Чезаре Павезе Первая любовь{1}

До того, как познакомиться с Нино, я совершенно не замечал, что ребята, с которыми я горланил и бегал по дорогам, были грязны и в одежде с заплатами. Более того, я даже им завидовал, так как все они бегали босяком, а некоторые из них могли даже запросто ступить ногой на стерню. Мои же ноги, изнеженные ноги горожанина, корчились от боли при одной лишь только попытке ступить на мостовую.

Из того, чему я научился у них, Нино заинтересовало только несколько ругательств. Нино жил в небольшом доме с садиком на окраине деревни и имел много старших сестер, перед которыми я страшно робел.
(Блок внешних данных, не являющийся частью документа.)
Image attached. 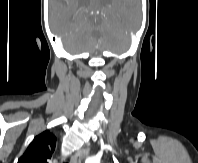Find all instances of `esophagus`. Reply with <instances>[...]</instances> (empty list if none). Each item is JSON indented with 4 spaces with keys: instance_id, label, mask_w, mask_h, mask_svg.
<instances>
[{
    "instance_id": "1",
    "label": "esophagus",
    "mask_w": 198,
    "mask_h": 163,
    "mask_svg": "<svg viewBox=\"0 0 198 163\" xmlns=\"http://www.w3.org/2000/svg\"><path fill=\"white\" fill-rule=\"evenodd\" d=\"M90 148L84 147L78 150L70 159V163H82L83 159L89 154Z\"/></svg>"
}]
</instances>
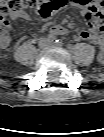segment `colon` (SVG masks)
Here are the masks:
<instances>
[{
	"instance_id": "obj_1",
	"label": "colon",
	"mask_w": 104,
	"mask_h": 137,
	"mask_svg": "<svg viewBox=\"0 0 104 137\" xmlns=\"http://www.w3.org/2000/svg\"><path fill=\"white\" fill-rule=\"evenodd\" d=\"M71 0H5L1 5L0 12V33L1 36L10 30L8 19L14 18L22 13L35 9L40 16L48 18L59 7ZM96 4L101 5L102 0H95Z\"/></svg>"
}]
</instances>
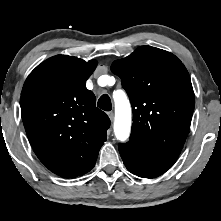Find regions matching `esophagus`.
Wrapping results in <instances>:
<instances>
[{
  "mask_svg": "<svg viewBox=\"0 0 221 221\" xmlns=\"http://www.w3.org/2000/svg\"><path fill=\"white\" fill-rule=\"evenodd\" d=\"M107 115H108L109 119H110L111 121H113V119H114V113H113L112 111H110V112H107Z\"/></svg>",
  "mask_w": 221,
  "mask_h": 221,
  "instance_id": "obj_1",
  "label": "esophagus"
}]
</instances>
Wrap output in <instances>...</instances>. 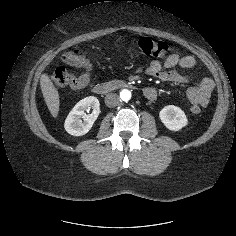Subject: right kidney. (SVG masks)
<instances>
[{
	"label": "right kidney",
	"instance_id": "ca27d5eb",
	"mask_svg": "<svg viewBox=\"0 0 236 236\" xmlns=\"http://www.w3.org/2000/svg\"><path fill=\"white\" fill-rule=\"evenodd\" d=\"M93 112L89 115L85 113L90 109ZM100 113L99 100L94 96L86 97L80 100L67 116L64 128L73 136L85 135L92 127L94 121Z\"/></svg>",
	"mask_w": 236,
	"mask_h": 236
}]
</instances>
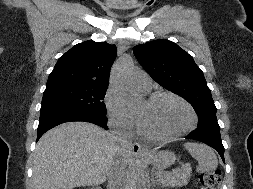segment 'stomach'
I'll return each instance as SVG.
<instances>
[{"label": "stomach", "instance_id": "stomach-1", "mask_svg": "<svg viewBox=\"0 0 253 189\" xmlns=\"http://www.w3.org/2000/svg\"><path fill=\"white\" fill-rule=\"evenodd\" d=\"M175 160V154L167 150L154 152L148 157V162L159 171L170 167L174 164Z\"/></svg>", "mask_w": 253, "mask_h": 189}]
</instances>
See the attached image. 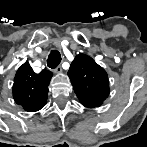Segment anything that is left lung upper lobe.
<instances>
[{
	"label": "left lung upper lobe",
	"instance_id": "5c2ea615",
	"mask_svg": "<svg viewBox=\"0 0 147 147\" xmlns=\"http://www.w3.org/2000/svg\"><path fill=\"white\" fill-rule=\"evenodd\" d=\"M67 74L83 106L99 107L108 97L110 93L108 75L91 57L78 54Z\"/></svg>",
	"mask_w": 147,
	"mask_h": 147
}]
</instances>
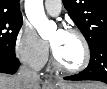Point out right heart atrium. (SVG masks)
I'll return each mask as SVG.
<instances>
[{
    "label": "right heart atrium",
    "mask_w": 107,
    "mask_h": 89,
    "mask_svg": "<svg viewBox=\"0 0 107 89\" xmlns=\"http://www.w3.org/2000/svg\"><path fill=\"white\" fill-rule=\"evenodd\" d=\"M15 52L23 63L38 70L46 64L49 48L31 25L23 24L16 36Z\"/></svg>",
    "instance_id": "1"
}]
</instances>
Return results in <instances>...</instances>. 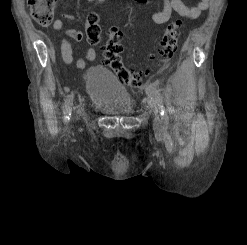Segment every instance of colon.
Returning a JSON list of instances; mask_svg holds the SVG:
<instances>
[{
    "instance_id": "obj_1",
    "label": "colon",
    "mask_w": 247,
    "mask_h": 245,
    "mask_svg": "<svg viewBox=\"0 0 247 245\" xmlns=\"http://www.w3.org/2000/svg\"><path fill=\"white\" fill-rule=\"evenodd\" d=\"M32 18L42 26H48L54 18L56 0H27ZM99 14L90 12L86 17V37L91 45H98L101 36ZM181 20L172 21L158 42L148 65L140 71L128 69L122 61L123 45L120 38L110 34L104 47V63L110 67L115 75L125 84L133 87L141 86L151 71L164 65L177 51V43L181 34Z\"/></svg>"
}]
</instances>
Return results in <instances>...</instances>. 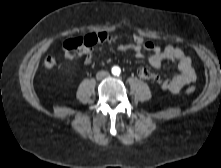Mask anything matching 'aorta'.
Here are the masks:
<instances>
[{
	"instance_id": "aorta-1",
	"label": "aorta",
	"mask_w": 221,
	"mask_h": 168,
	"mask_svg": "<svg viewBox=\"0 0 221 168\" xmlns=\"http://www.w3.org/2000/svg\"><path fill=\"white\" fill-rule=\"evenodd\" d=\"M112 73H113L114 75H118V74L120 73V68H118V67H113V68H112Z\"/></svg>"
}]
</instances>
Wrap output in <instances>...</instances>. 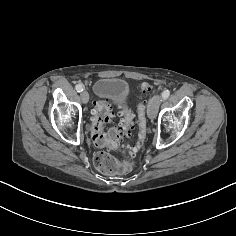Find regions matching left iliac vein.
<instances>
[{"mask_svg": "<svg viewBox=\"0 0 236 236\" xmlns=\"http://www.w3.org/2000/svg\"><path fill=\"white\" fill-rule=\"evenodd\" d=\"M161 100H162V97L161 95H158V94L154 95L150 99L149 104H148V110H147V114L150 119L156 118Z\"/></svg>", "mask_w": 236, "mask_h": 236, "instance_id": "4c4485c4", "label": "left iliac vein"}]
</instances>
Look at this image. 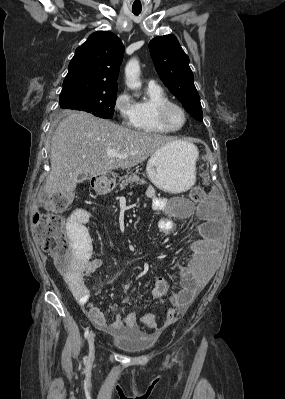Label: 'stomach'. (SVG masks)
I'll return each mask as SVG.
<instances>
[{"instance_id": "0dacf381", "label": "stomach", "mask_w": 285, "mask_h": 399, "mask_svg": "<svg viewBox=\"0 0 285 399\" xmlns=\"http://www.w3.org/2000/svg\"><path fill=\"white\" fill-rule=\"evenodd\" d=\"M197 148L188 142L174 141L157 150L148 160L146 173L158 188L169 193L189 189L196 179ZM98 195L109 193L111 181L100 177L93 183Z\"/></svg>"}]
</instances>
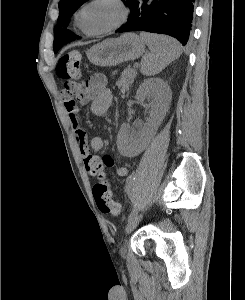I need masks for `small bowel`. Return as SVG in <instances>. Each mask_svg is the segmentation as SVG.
Here are the masks:
<instances>
[{
    "label": "small bowel",
    "mask_w": 245,
    "mask_h": 300,
    "mask_svg": "<svg viewBox=\"0 0 245 300\" xmlns=\"http://www.w3.org/2000/svg\"><path fill=\"white\" fill-rule=\"evenodd\" d=\"M77 98L81 104L91 102V111L97 116L104 115L113 104V94L108 87L107 78L103 74L92 75L78 92ZM64 106L83 157L85 168L91 175L99 177L98 181L93 183V190H110V181L106 177L104 169L114 167V159L109 155L98 157L92 154V151L100 152L104 149L105 142L103 138L94 136L89 139L87 131L82 126L78 106L74 99H64ZM115 172L118 177H125L128 174V169L125 166H118Z\"/></svg>",
    "instance_id": "1"
}]
</instances>
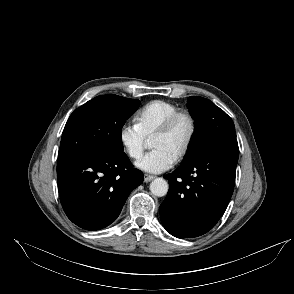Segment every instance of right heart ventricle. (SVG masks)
I'll return each mask as SVG.
<instances>
[{"mask_svg":"<svg viewBox=\"0 0 294 294\" xmlns=\"http://www.w3.org/2000/svg\"><path fill=\"white\" fill-rule=\"evenodd\" d=\"M178 106L164 100H153L144 105L136 114V124L142 133L150 138L159 126L174 112Z\"/></svg>","mask_w":294,"mask_h":294,"instance_id":"right-heart-ventricle-1","label":"right heart ventricle"}]
</instances>
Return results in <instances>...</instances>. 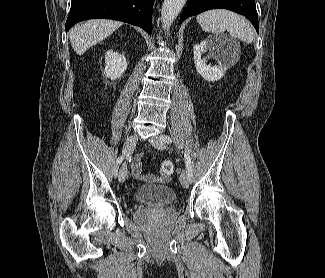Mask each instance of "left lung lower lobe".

Обычно я останавливался у ограды дома и смотрел сквозь прутья ограды в надежде увидеть Нино, уже спускающимся в сад по ступенькам. Если же он запаздывал, я начинал тихо посвистывать на подобии змеи, постепенно усиливая звук. И продолжал это делать до тех пор, пока не принималась лаять собака. Тогда Нино выбегал из дома стремглав, так как он, как и я, боялся их собаки.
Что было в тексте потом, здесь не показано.